Development of a method to determine axitinib, lapatinib and afatinib in plasma by micellar liquid chromatography and validation by the European Medicines Agency guidelines.

A method based on micellar liquid chromatography to quantify the tyrosine kinase inhibitors axitinib, lapatinib and afatinib in plasma is reported. The sample pretreatment was a simple 1/5-dilution in a pure micellar solution, filtration and direct injection, without requiring extraction or purification steps. The three drugs were resolved from the matrix in 17min, using an aqueous solution of 0.07M sodium dodecyl sulfate - 6.0% 1-pentanol, buffered at pH7 with 0.01M phosphate salt as mobile phase, running under isocratic mode at 1mL/min through a C18 column. The detection was performed by absorbance at 260nm. An accurate mathematical relationship was established between the retention factor of each drug and the surfactant/organic solvent concentration in the mobile phase, achieved with a limited number of experiments, in order to optimize these factors.
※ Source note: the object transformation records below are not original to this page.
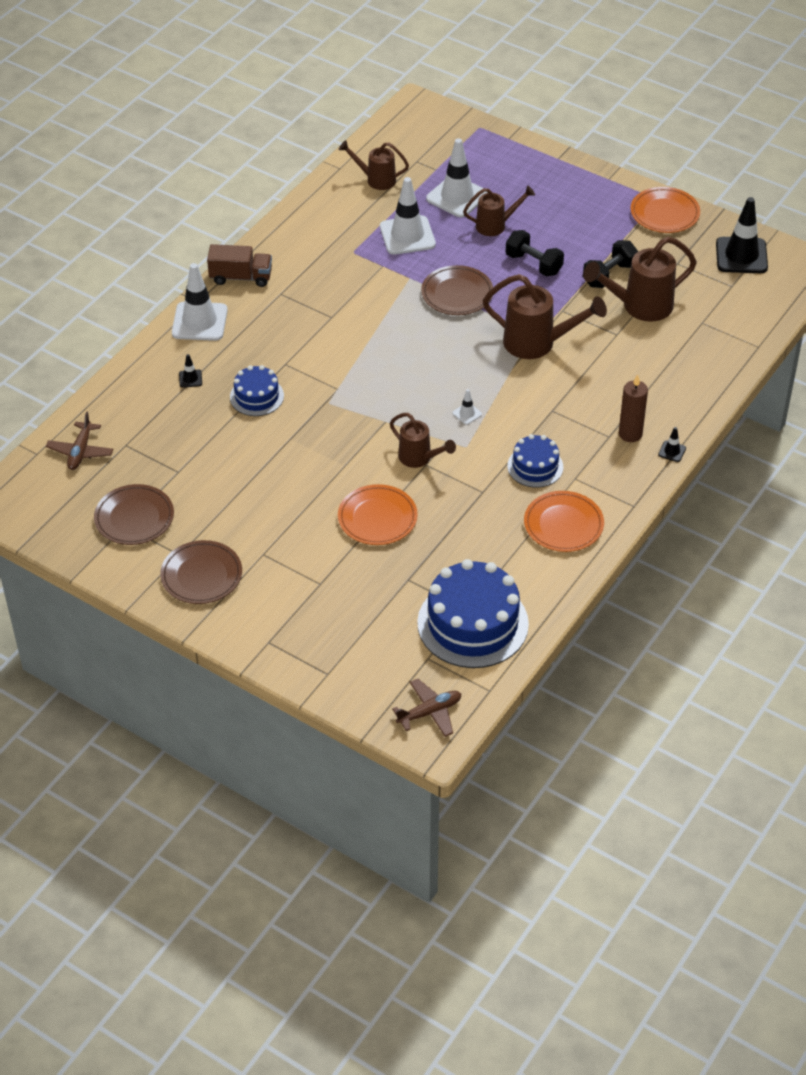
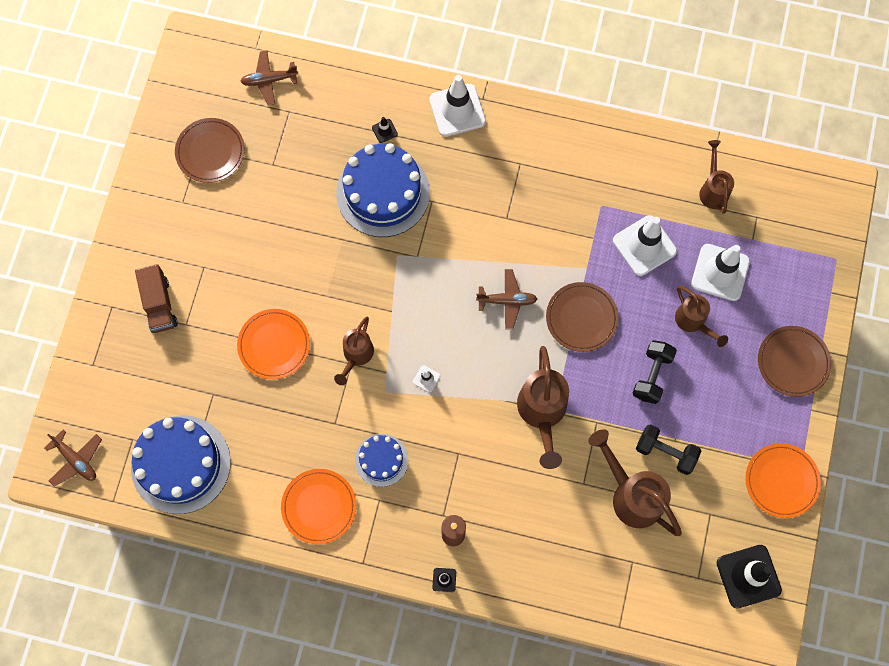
camera: 70 degrees right, 25 degrees up
brown plate [160,540,242,604] -> brown plate moved to [758,326,831,397]
brown truck [207,244,272,287] -> brown truck moved to [135,264,178,333]
blue cake [230,365,284,416] -> blue cake [336,143,430,237], size x1.86
none -> brown plane [476,269,537,330]

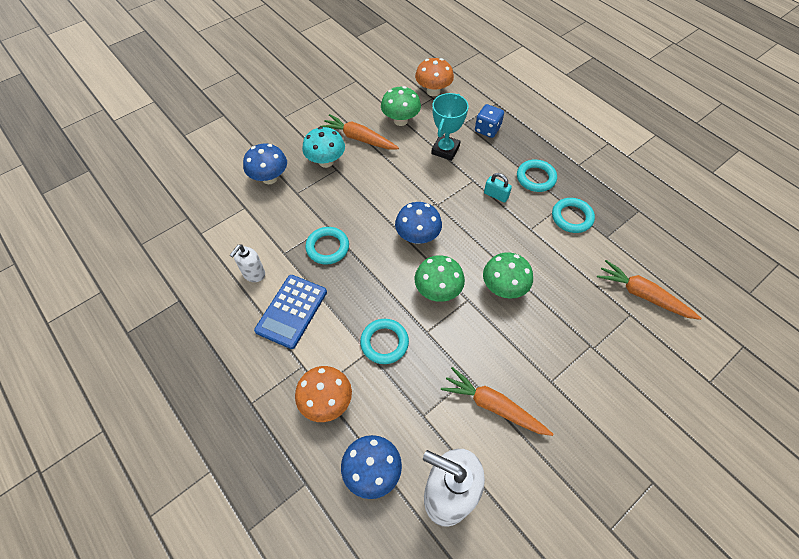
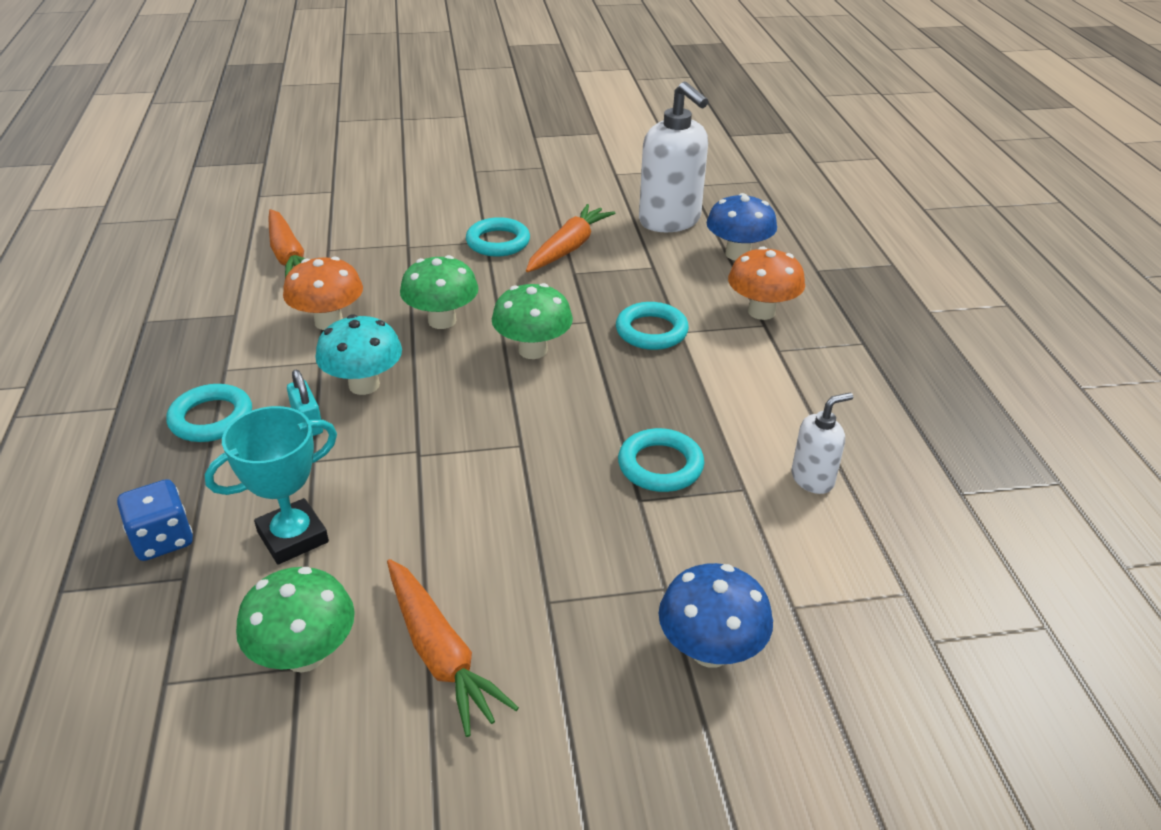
camera: 150 degrees left, 20 degrees down
blue calculator [254,275,327,349] -> none
turquoise mushroom [302,127,345,168] -> turquoise mushroom moved to [315,314,402,395]
blue mushroom [395,202,442,244] -> none
orange mushroom [415,58,454,96] -> orange mushroom moved to [283,257,363,330]
orange carrot [441,367,553,436] -> orange carrot turned 120 degrees counterclockwise [526,204,615,272]
turquoise ring [552,198,595,233] -> turquoise ring moved to [466,217,530,257]

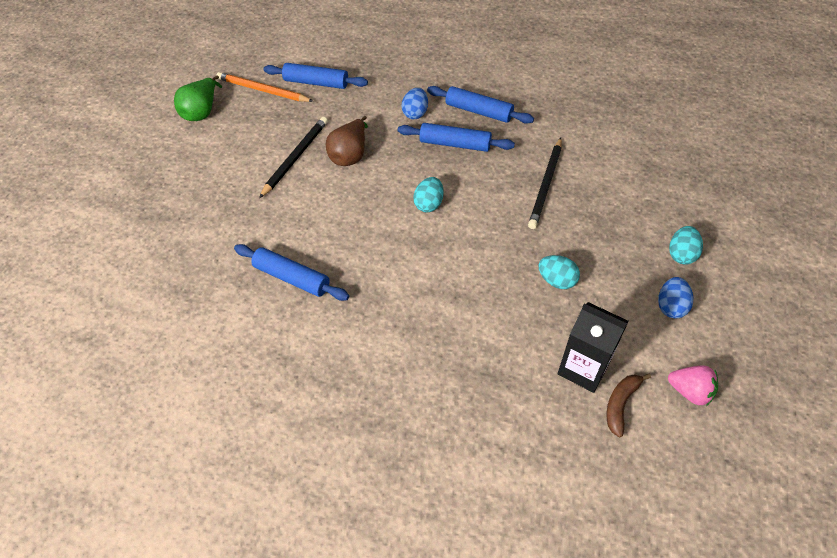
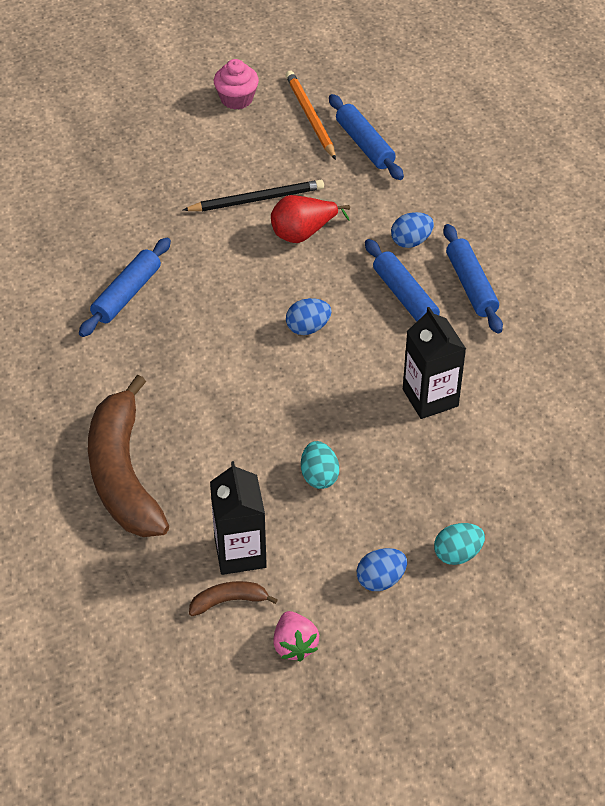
camera: 45 degrees right, 5 degrees down
green pear [174,75,222,121] -> pink cupcake [214,59,259,110]
blue rolling pin [234,244,349,301] -> blue rolling pin turned 45 degrees clockwise [79,237,171,337]
brown pear [326,116,368,166] -> red pear [271,195,350,243]
turquoise egg [413,177,444,212] -> blue egg [286,298,332,335]
black pencil [528,138,562,229] -> black carton [403,307,466,419]
none -> brown banana [88,375,169,537]

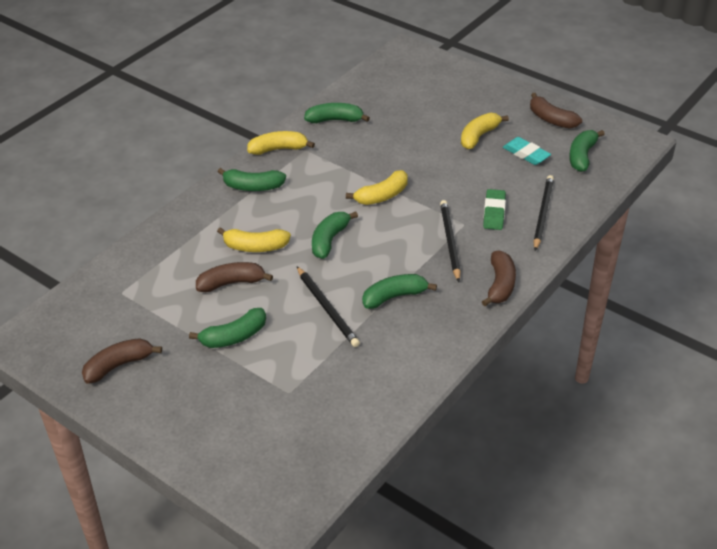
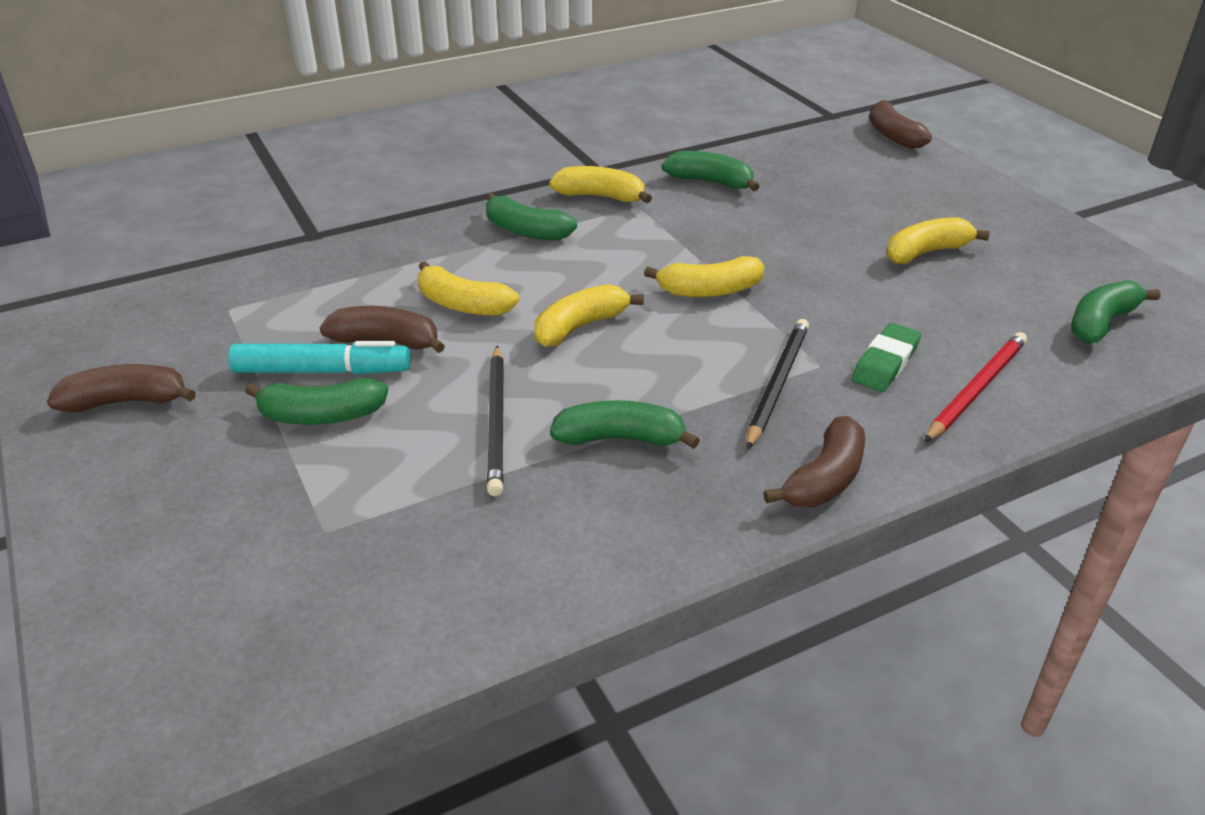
camera: 25 degrees right, 5 degrees down
green banana [312,212,358,259] -> yellow banana [535,284,644,347]
turquoise eraser [503,137,551,165] -> none
brown banana [530,93,582,129] -> brown banana moved to [869,100,932,149]
black pencil [533,175,554,251] -> red pencil [924,332,1027,442]
none -> turquoise marker [228,341,410,374]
A binding behavior of the analytes face to the micelles was found out. The method was successfully validated by the guidelines of the European Medicines Agency in terms of: selectivity, linearity (r2 >0.9995), calibration range (0.5 to 10mg/L), limit of detection (0.2mg/L), carry-over effect, accuracy (-8.1 to +6.9%), precision (<13.8%), dilution integrity, matrix effect, stability and robustness. The procedure was found reliable, practical, economic, accessible, short-time, easy-to-handle, inexpensive, environmental-friendly, safe, useful for the analysis of many samples per day. Finally, the method was applied to the analysis of incurred, using quality control samples in the same analytical run, with adequate results. Therefore, it can be implementable for routine analysis in clinical laboratories.